• _Passage to read_
━━━━

Two Africans were shot and injured tonight as racial unrest continued to grip the southern Italian town of Rosarno after a night of rioting and an earlier shooting in which two other immigrants were wounded.
On a main road, close to a disused building in which hundreds of itinerant farm workers live in conditions of squalor, about 100 local people armed with iron bars and wooden staves were manning an illegal roadblock.
The latest shooting took place at the same location as the earlier attack – an unoccupied factory on the outskirts of the town that also serves as sleeping quarters for African workers. As in the previous attack, a drive-by shooting, the victims were hit and injured with pellets from an air rifle or pistol.
Following the first incident, more than 100 immigrants rampaged through the town last night, smashing car windows with steels bars, setting rubbish bins on fire, forcing local residents out of their cars and setting the cars alight, and clashing with police in riot gear.
Some 2,000 immigrants demonstrated in front of the town hall today to protest against what they said was racist treatment by locals. Some shouted “We are not animals” and carried signs reading “Italians here are racist”.
As the demonstrators marched through Rosarno to the town hall, a resident fired shots into the air from his balcony, allegedly to protect his wife and child, who he said had had stones thrown at them by protesters.
By nightfall, after further demonstrations by immigrants and locals, seven people had been arrested and 34 injured.
Several clashes were reported between locals and immigrant farm workers, most of whom come from sub-Saharan Africa or the Maghreb. Furious over the violence and damage, groups of locals occupied the town hall and blocked a main road.

━━━━

• _Data provided_
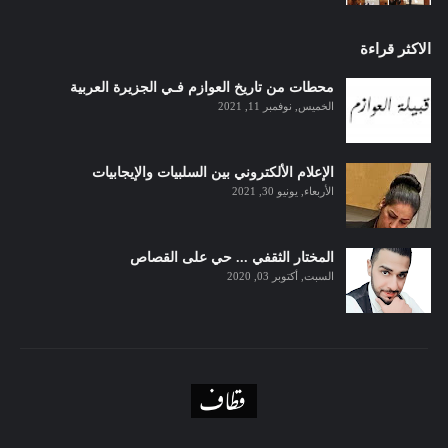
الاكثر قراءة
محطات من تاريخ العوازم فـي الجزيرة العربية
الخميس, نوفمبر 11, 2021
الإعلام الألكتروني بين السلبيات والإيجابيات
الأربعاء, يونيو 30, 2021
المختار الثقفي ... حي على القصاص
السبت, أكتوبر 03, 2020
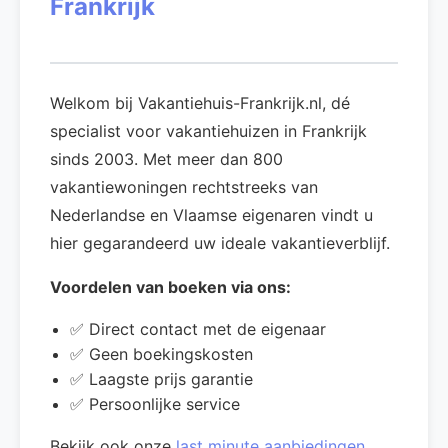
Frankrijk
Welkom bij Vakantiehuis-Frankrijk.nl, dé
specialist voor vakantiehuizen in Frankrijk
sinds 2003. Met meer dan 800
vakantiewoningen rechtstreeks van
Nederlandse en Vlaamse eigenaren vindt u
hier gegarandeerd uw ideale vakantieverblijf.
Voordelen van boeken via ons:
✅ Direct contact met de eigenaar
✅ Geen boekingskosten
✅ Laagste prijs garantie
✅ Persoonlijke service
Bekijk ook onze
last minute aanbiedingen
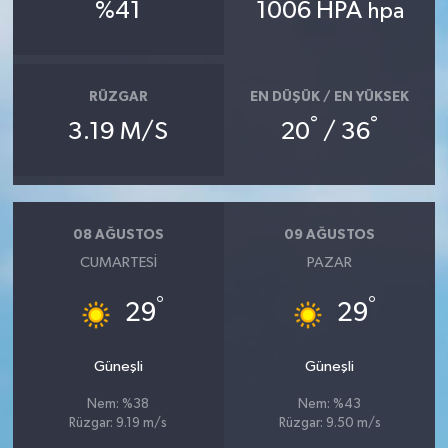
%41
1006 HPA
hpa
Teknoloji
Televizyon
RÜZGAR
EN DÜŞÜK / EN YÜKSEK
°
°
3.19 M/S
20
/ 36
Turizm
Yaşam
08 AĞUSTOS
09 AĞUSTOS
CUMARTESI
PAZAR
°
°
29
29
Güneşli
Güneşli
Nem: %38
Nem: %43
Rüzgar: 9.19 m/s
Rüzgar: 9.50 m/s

━━━━

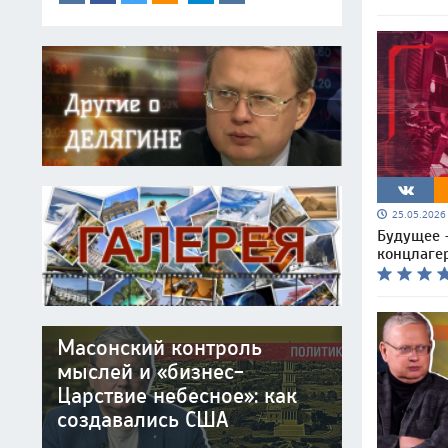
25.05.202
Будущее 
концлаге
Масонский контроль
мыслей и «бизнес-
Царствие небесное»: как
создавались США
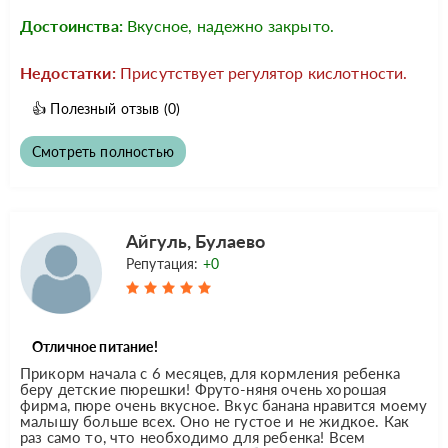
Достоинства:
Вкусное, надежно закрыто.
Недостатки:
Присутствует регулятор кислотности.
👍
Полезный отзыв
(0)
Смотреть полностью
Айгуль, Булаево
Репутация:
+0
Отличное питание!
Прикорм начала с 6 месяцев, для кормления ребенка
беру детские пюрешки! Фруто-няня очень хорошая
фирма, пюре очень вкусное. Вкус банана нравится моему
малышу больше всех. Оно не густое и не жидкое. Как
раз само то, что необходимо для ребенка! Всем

━━━━

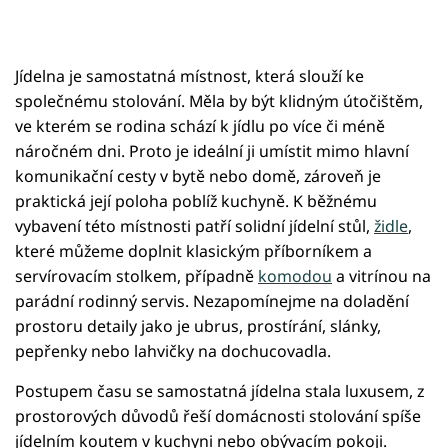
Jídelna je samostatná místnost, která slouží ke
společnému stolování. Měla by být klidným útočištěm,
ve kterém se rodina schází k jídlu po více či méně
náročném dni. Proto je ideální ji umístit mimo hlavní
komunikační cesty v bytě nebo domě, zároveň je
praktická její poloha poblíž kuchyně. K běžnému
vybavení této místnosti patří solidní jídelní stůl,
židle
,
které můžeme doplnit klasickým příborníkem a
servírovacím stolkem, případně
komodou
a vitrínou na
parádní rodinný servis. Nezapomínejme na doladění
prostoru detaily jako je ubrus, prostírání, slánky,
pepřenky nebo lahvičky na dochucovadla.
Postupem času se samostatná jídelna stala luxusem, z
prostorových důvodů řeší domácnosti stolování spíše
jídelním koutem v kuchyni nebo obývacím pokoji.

━━━━

• _Exercise 1_
Quote the article on the Rosarno unrest from "Several clashes were" up to and including "a main road.".
• _Exercise 2_
In the article on the Rosarno unrest, how many people had been arrested by nightfall?

• _Response box 1_
Several clashes were reported between locals and immigrant farm workers, most of whom come from sub-Saharan Africa or the Maghreb. Furious over the violence and damage, groups of locals occupied the town hall and blocked a main road.

• _Response box 2_
Seven people had been arrested by nightfall.